Collected data:
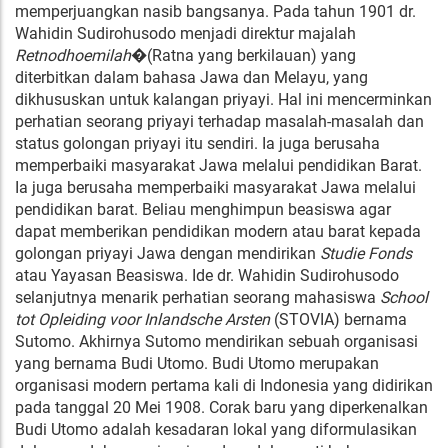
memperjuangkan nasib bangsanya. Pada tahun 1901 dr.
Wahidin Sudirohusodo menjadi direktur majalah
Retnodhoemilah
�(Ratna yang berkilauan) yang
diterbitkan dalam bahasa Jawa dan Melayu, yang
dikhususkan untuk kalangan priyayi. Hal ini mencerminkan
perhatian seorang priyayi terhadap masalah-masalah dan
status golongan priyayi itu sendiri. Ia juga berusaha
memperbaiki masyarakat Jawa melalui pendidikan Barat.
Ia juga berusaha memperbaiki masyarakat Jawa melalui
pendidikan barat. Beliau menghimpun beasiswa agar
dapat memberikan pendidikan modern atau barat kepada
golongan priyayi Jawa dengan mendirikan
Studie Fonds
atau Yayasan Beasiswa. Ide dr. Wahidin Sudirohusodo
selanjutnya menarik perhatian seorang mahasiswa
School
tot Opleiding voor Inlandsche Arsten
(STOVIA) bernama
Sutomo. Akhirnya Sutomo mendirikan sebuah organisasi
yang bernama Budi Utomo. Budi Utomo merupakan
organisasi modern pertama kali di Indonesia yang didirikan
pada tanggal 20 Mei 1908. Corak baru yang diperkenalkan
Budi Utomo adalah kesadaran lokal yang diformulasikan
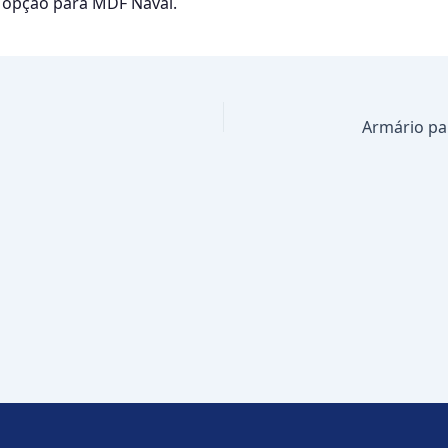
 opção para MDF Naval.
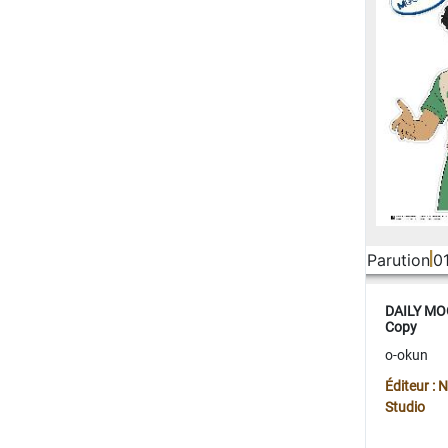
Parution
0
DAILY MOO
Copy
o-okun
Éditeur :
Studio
* * *
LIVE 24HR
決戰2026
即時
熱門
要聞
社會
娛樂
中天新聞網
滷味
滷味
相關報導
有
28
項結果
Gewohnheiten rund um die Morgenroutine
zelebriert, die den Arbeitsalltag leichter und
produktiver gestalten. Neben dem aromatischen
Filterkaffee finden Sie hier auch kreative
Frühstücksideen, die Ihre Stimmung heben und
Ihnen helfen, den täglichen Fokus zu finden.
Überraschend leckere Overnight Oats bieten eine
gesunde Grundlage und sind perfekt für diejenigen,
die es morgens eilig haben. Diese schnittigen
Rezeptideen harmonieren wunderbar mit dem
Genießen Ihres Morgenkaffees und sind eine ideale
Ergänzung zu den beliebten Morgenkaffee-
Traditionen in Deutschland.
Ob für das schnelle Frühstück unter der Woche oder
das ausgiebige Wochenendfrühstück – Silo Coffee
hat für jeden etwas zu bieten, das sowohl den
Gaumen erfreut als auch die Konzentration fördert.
* * *
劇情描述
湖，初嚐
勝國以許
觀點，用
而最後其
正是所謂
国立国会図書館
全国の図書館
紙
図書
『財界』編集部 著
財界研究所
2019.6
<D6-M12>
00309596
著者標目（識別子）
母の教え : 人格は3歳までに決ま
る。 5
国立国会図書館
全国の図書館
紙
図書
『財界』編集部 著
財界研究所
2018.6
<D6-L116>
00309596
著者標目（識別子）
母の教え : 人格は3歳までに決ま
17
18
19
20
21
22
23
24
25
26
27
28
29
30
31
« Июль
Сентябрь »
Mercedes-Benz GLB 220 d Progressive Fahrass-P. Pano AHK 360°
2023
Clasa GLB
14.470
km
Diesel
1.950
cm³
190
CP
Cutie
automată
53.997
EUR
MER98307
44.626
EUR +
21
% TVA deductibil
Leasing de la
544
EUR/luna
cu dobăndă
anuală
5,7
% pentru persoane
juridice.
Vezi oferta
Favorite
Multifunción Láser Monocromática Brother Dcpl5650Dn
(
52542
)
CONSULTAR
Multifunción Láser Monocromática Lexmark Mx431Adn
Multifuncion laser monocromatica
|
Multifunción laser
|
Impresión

BRIEF: Filter the entries above and return only the lines holding "Sudirohusodo".

REPLY:
Wahidin Sudirohusodo menjadi direktur majalah
atau Yayasan Beasiswa. Ide dr. Wahidin Sudirohusodo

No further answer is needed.